> **THE TASK**
Copy every line of text from the material below character for character, and leave the pictures out of your answer.

> **EXERCISE MATERIAL**
• • • • •

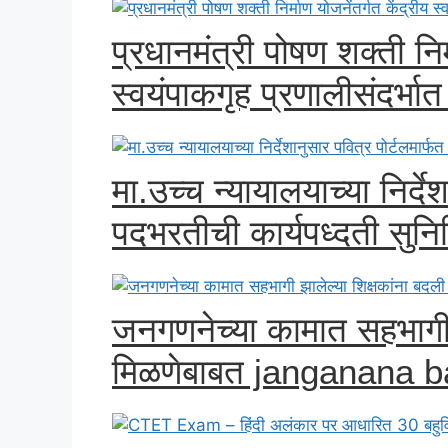
प्रधानमंत्री पोषण शक्ती निर्
स्वयंपाकगृह प्रणालीसंदर्भात 
मा.उच्च न्यायालयाच्या निर्दे
पदभरतीची कार्यपध्दती सुन
जनगणनेच्या कामात सहभागी 
मिळणेबाबत janganana b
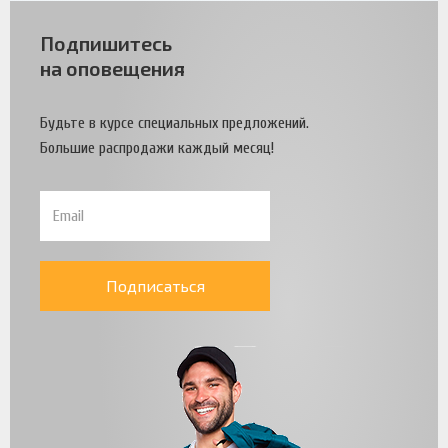
Подпишитесь
на оповещения
Будьте в курсе специальных предложений.
Большие распродажи каждый месяц!
Подписаться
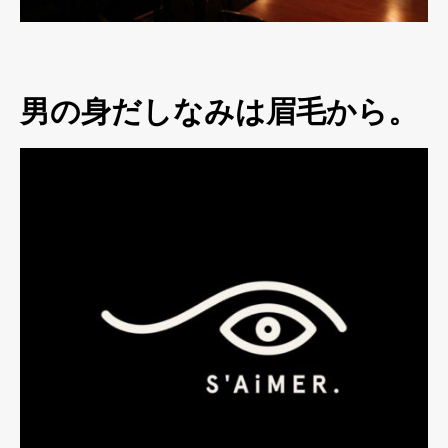
男の身だしなみは眉毛から。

• • • • •

> **RESPONSE FOR THIS EXERCISE**
प्रधानमंत्री पोषण शक्ती निर्
स्वयंपाकगृह प्रणालीसंदर्भात 
मा.उच्च न्यायालयाच्या निर्दे
पदभरतीची कार्यपध्दती सुन
जनगणनेच्या कामात सहभागी 
मिळणेबाबत janganana b
Подпишитесь
на оповещения
Будьте в курсе специальных предложений.
Большие распродажи каждый месяц!
Подписаться
男の身だしなみは眉毛から。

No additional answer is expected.